ROME -- Italy said yesterday it agreed with the United States on the need for a "substantial reduction" of Iraq's debt and wanted a wide range of countries to be involved.
US special envoy James Baker met Italian Prime Minister Silvio Berlusconi, a strong supporter of the American-led invasion of Iraq, in the latest stage of Washington's drive to seek support in reducing Iraq's estimated $120 billion debt.
Baker has met French President Jacques Chirac and German Chancellor Gerhard Schroeder, opponents of the war, who said they were prepared to offer substantial debt relief through the Paris Club of leading creditor nations.
A statement from Berlusconi's office said action should be taken through the Paris Club, but also cast the net further, which analysts say is key to resolving Iraq's debt problem.
"Berlusconi and Baker agreed on the need for an agreement with other creditor nations to reduce the debt caused by a dictatorial regime that has reduced Iraq to poverty," the statement said.
White House spokesman Scott McClellan called the Baker-Berlusconi meeting productive. "We welcome the prime minister's statement supporting substantial debt reduction from Iraq in the Paris Club in 2004," he said.
Claims from Gulf Arab nations like Saudi Arabia, Kuwait, and the United Arab Emirates could amount to $45 billion -- more than is owed to the 19 Paris Club nations.

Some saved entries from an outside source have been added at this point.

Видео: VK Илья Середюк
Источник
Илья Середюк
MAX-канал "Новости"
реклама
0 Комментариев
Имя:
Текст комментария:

The Gulf nations say this money was given in loans, while the Iraqis argue it was aid to fight Iran in the 1980s.
Baker is to meet British Prime Minister Tony Blair, the US's main ally in Iraq, today before making a potentially more difficult trip to see Russian President Vladimir Putin, a staunch war opponent.
Much of the estimated $8 billion owed to Russia is for arms sales to Saddam Hussein.
Analysts say Moscow is keen to ensure its interests in Iraq are recognized, especially contracts signed for developing huge oil fields in a country with the second largest oil reserves in the world.
According to a study by the US-based Center for Strategic and International Studies, Russia accounts for 90 percent of the $56 billion in pending Iraqi contracts signed during the Hussein era.
Russian officials were reticent ahead of Baker's meeting with Putin today. "Russia's position in regards to Iraq debt has not changed," said a Russian finance official, adding the issue should be solved within the Paris Club.